The entries below contain pictures. Retype everything except those pictures, exactly as given.

BEGIN

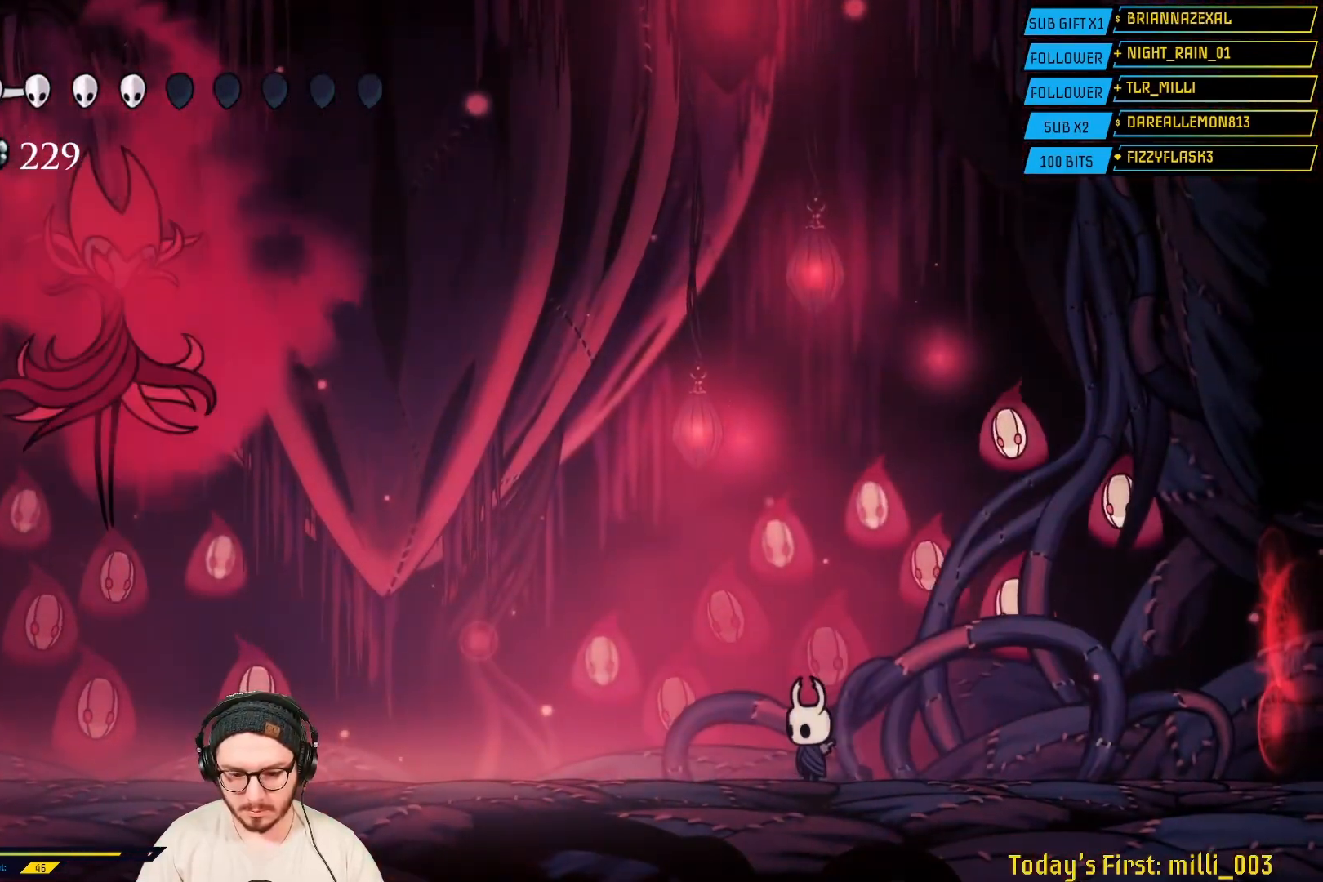
{"buttons": [], "left_stick": "center", "right_stick": "center", "events": []}
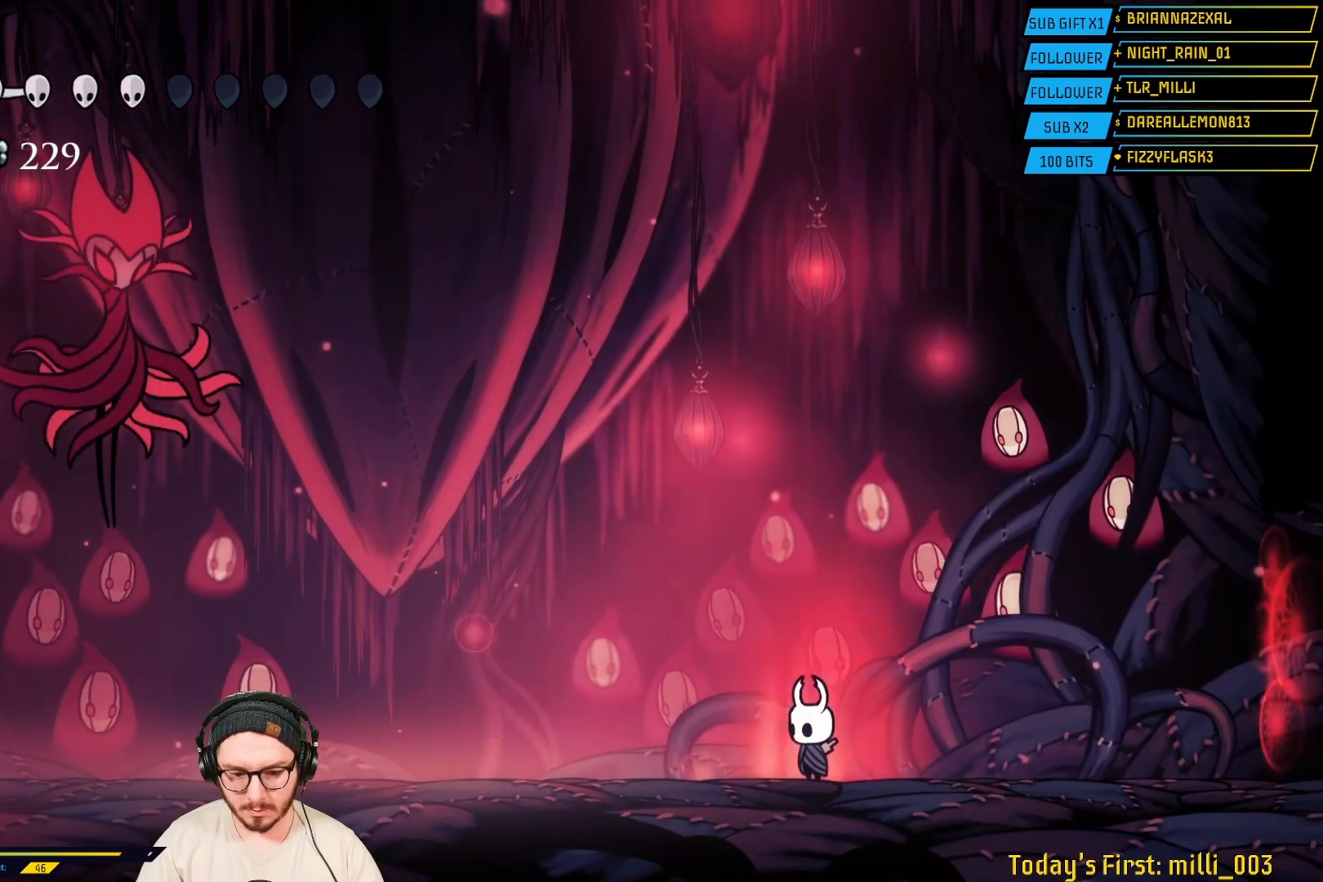
{"buttons": [], "left_stick": "left", "right_stick": "center", "events": [[150, "left_stick", "left"]]}
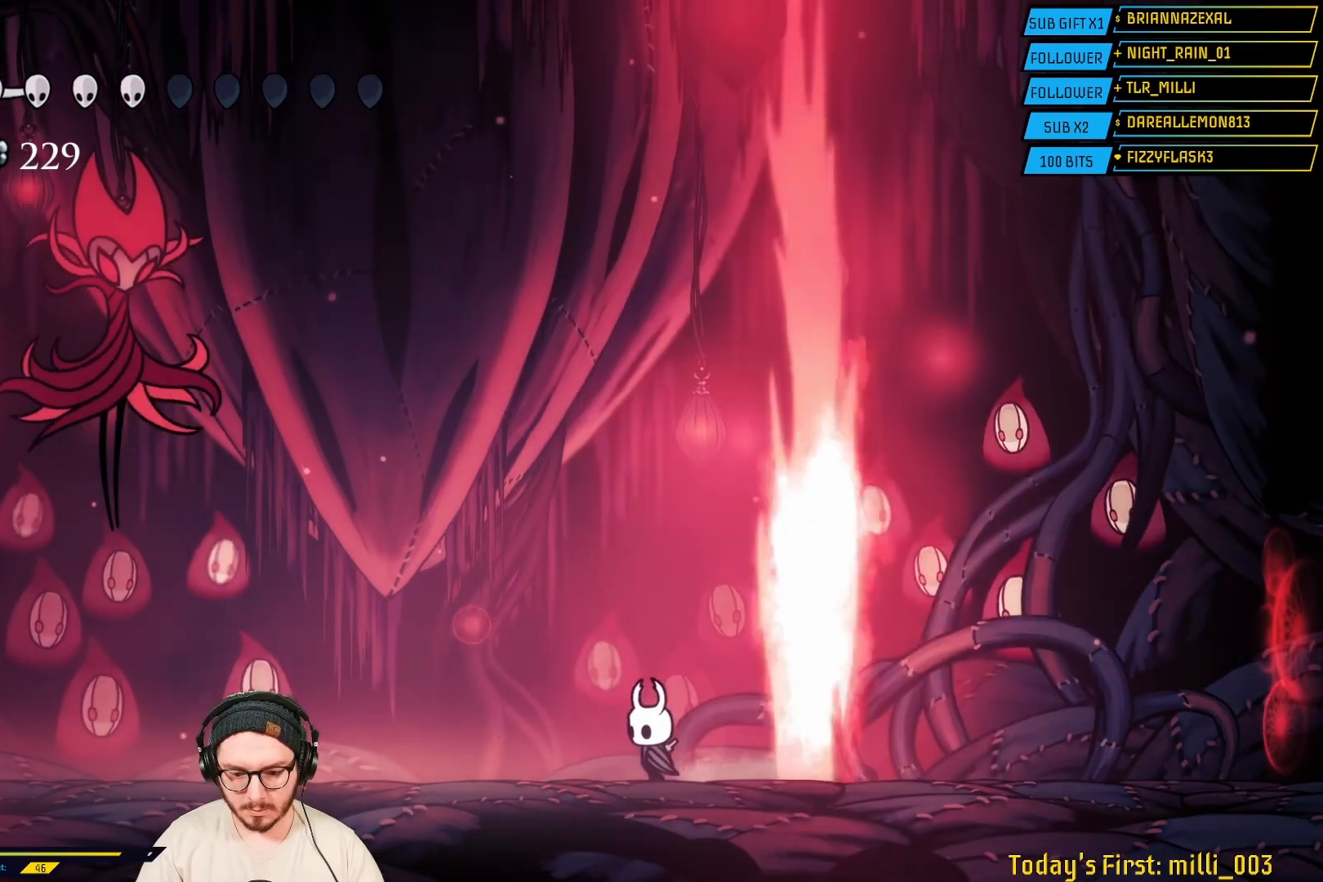
{"buttons": [], "left_stick": "left", "right_stick": "center", "events": []}
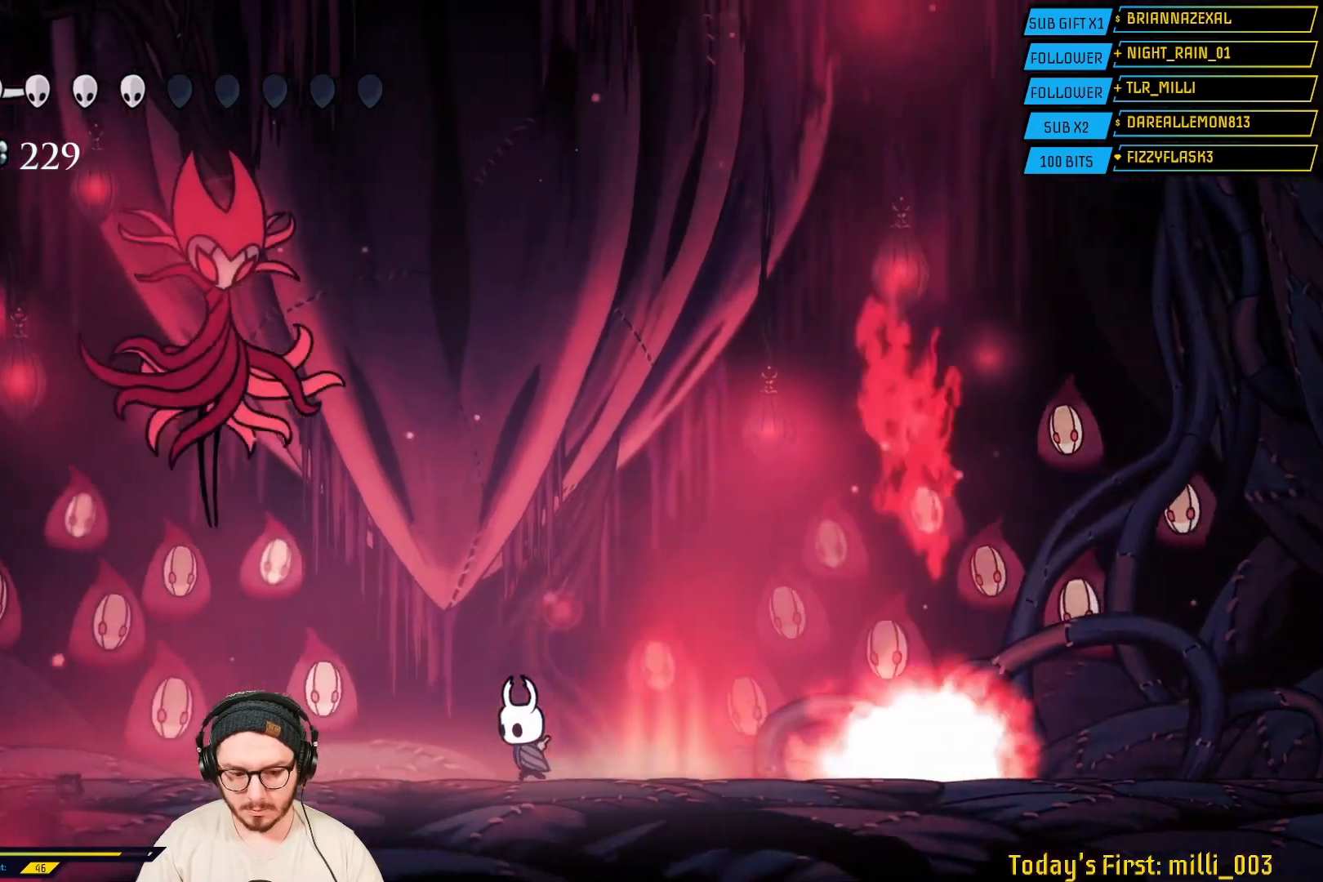
{"buttons": [], "left_stick": "left", "right_stick": "center", "events": []}
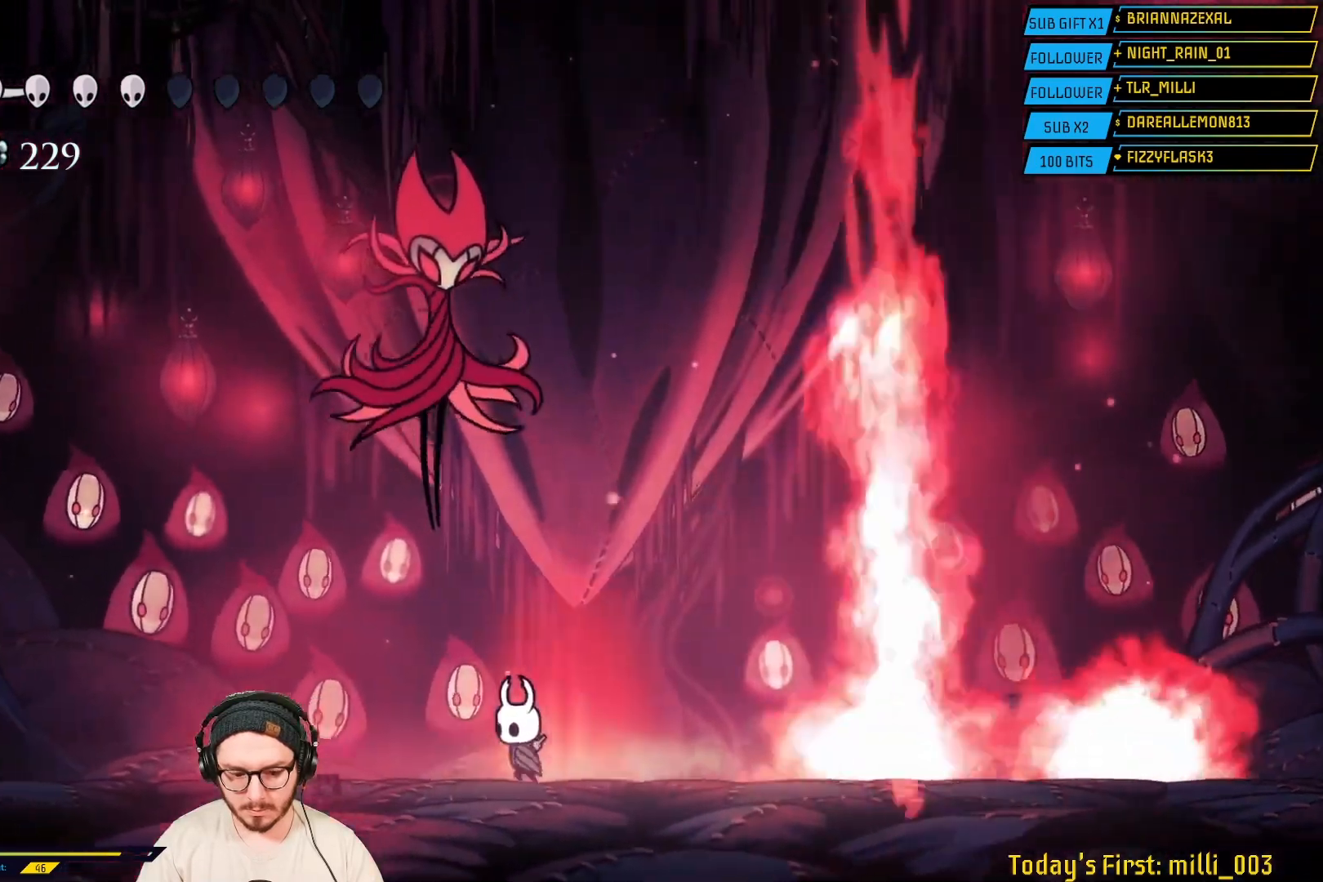
{"buttons": [], "left_stick": "left", "right_stick": "center", "events": []}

END

● **YOUR RESPONSE**
{"buttons": [], "left_stick": "center", "right_stick": "center", "events": []}
{"buttons": [], "left_stick": "left", "right_stick": "center", "events": [[150, "left_stick", "left"]]}
{"buttons": [], "left_stick": "left", "right_stick": "center", "events": []}
{"buttons": [], "left_stick": "left", "right_stick": "center", "events": []}
{"buttons": [], "left_stick": "left", "right_stick": "center", "events": []}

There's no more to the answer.